> _WHAT THIS TASK INVOLVES_: Print each record that follows exactly, leaving the pictures behind.

> _LISTED RECORDS_:
========

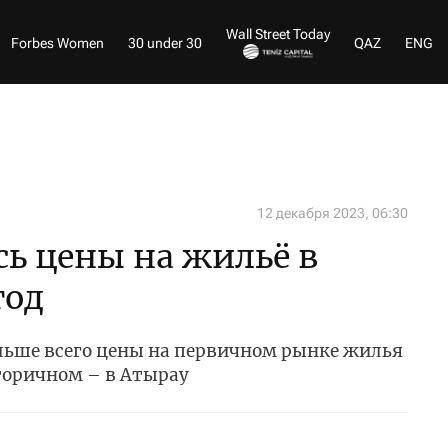
Wall Street Today
Forbes Women
30 under 30
QAZ
ENG
12 декабря 2023, 06:30
ь цены на жильё в
год
ольше всего цены на первичном рынке жилья
торичном – в Атырау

========

> _ANSWER_:
Wall Street Today
Forbes Women
30 under 30
QAZ
ENG
12 декабря 2023, 06:30
ь цены на жильё в
год
ольше всего цены на первичном рынке жилья
торичном – в Атырау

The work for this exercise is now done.